Coordination Is Hard
“Consensus,” said Leslie Lamport when he introduced the PAXOS algorithm in 1989, “is the problem of getting a group of unreliable processors to agree on anything.”
That “anything” turns out to include every financial transaction you swipe, every multiplayer game frame you render, every node in your Kubernetes cluster and every line in your distributed ledger.
Let’s unpack PAXOS in plain language, see why it still matters 35 years later, and discover why it is (intentionally) more like a parliamentary procedure than a line of code.
Problem Statement: Keeping Replicas in Sync
Imagine 5 servers in different data centers all holding copies of the same bank account.
- Crash: one machine dies forever.
- Partition: network flips and some of them lose contact.
- Race: clients deposit $1, so three servers see the balance as $101, two see $100 — which is the truth?
We need one agreed-upon sequence of operations (a “log”) that survives $ f $ faults out of $ 2f+1 $ machines — PAXOS gives us that.
Cast of Characters
- Clients: want the system to pick (“commit”) a value (a deposit, a write, a command).
- Proposers: make formal proposals like “I propose the next deposit is $101.”
- Acceptors: a quorum of these actually vote on proposals.
- Learners: might not vote, but need to know the final decision (application threads).
The Core Procedure (Two-Phase Micro-Parliament)
PAXOS boils down to:
Phase 1. Prepare Phase – Electing a Speaker
Goal: Discover any previous unfinished business and lock the room.
- A proposer picks a monotonically increasing proposal number $ n $ (timestamp + id to break ties).
- Sends Prepare(n) to a majority quorum of acceptors.
- An acceptor promises two things if $ n $ is the highest number it has seen:
– Never accept any proposal numbered $ < n $.

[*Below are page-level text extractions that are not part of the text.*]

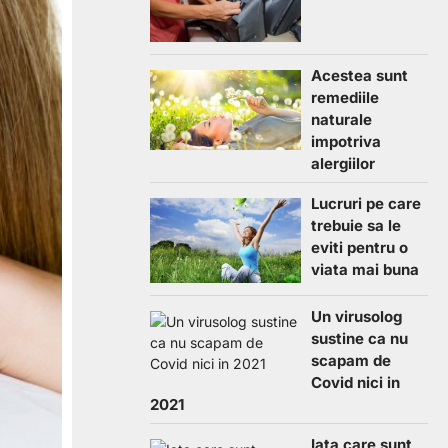
Acestea sunt
remediile
naturale
impotriva
alergiilor
Lucruri pe care
trebuie sa le
eviti pentru o
viata mai buna
Un virusolog
sustine ca nu
scapam de
Covid nici in
2021
Iata care sunt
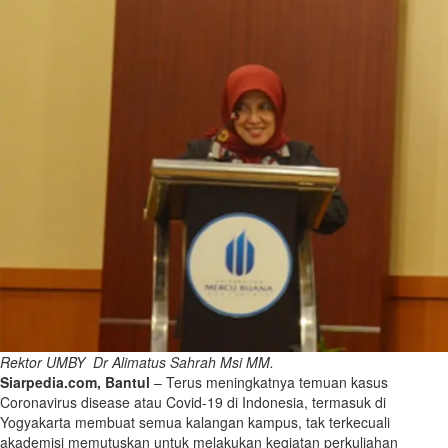
Rektor UMBY Dr Alimatus Sahrah Msi MM.
Siarpedia.com, Bantul
– Terus meningkatnya temuan kasus
Coronavirus disease atau Covid-19 di Indonesia, termasuk di
Yogyakarta membuat semua kalangan kampus, tak terkecuali
akademisi memutuskan untuk melakukan kegiatan perkuliahan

– Return the latest proposal it has already accepted (with its value and number).
Phase 2. Accept Phase – Passing the Bill
Goal: Actually choose a value.
- If the proposer receives promises from the majority, it looks at the returned values: it must pick the value associated with the highest proposal number (if there was one). If nobody had anything, it may pick its own.
- Sends Accept(n,v) to the same quorum.
- Acceptors vote “yes” if they haven’t promised to a higher prepare. After a majority accept the same $ (n,v) v $** is officially chosen.
- Learners are notified (explicitly or by observing the quorum).
Why It Always Works
Safety – Two quorums always intersect; once a majority has accepted a value, every later proposal must continue that value.
Liveness – As long as:
- Eventually there is a majority available, and
- One proposer waits its turn (retrying with higher numbers),
…then some value will eventually be chosen. This does not guarantee fast termination, which is why real systems add leaders and timeouts (see: Multi-PAXOS, Raft).
The Full Algorithm: from Single Decision to Replicated Log
In practice we need many PAXOS instances, one per log slot (0,1,2…).
This variant is called Multi-PAXOS and is implemented in systems like Google Chubby (locks), Spanner (global SQL), and CosmosDB.
Sequence of operation:
- A stable leader acts as sole proposer for log slot $ i $.
- Once a slot is committed, all replicas apply the command to their state machines.
- The leader leases the right to propose, allowing batches of values and amortizing Phase 1.
The Bad News: Why Nobody Types Raw PAXOS Daily
- Hard to reason about corner cases.
- Must handle duplicate messages, message reorder, and Byzantine actors (the latter needs PBFT extensions).
- Leader changing is subtle.
That’s why most practitioners reach for Raft (same guarantees, simpler leader dance) or production-ready libraries like etcd.
Still Useful After 35 Years? Absolutely.
- Foundational Proof Machinery: Any new quorum consensus algorithm gets measured against the PAXOS safety proof; you want to inherit its rigor.
- Edge-cases Tested in Production: Chubby has run on tens of thousands of machines for >15 years; the path is paved.
- Performance Extensible: Modular leader leases, fast followers (Fast-PAXOS), Byzantine PAXOS, and elastic voting rings build directly on the skeleton.
Closing Cheatsheet
| Concept | Plain English Translation |
|---|---|
| Quorum | Majority (e.g., 3 of 5) saying “yes” makes it official. |
| Proposal number = ballot | Bigger numbers squash older ones (speaker’s gavel). |
| Safety | Once something passes, any future bill must repeat that wording. |
| Liveness | Keep pounding gavels until enough people vote. |
| Multi-PAXOS | Run the parliament for every line of a multi-page log. |
TL;DR
PAXOS is the distilled essence of majority voting under asynchrony and failures.
Leave the Greek letters to the textbooks; remember that if you can convince a majority of the senate to log an operation, then—even if the roof caves in—the next senate must keep the same agenda.
That guarantee is worth carrying around, even if you prefer the slicker derivative called Raft when writing your next microservice.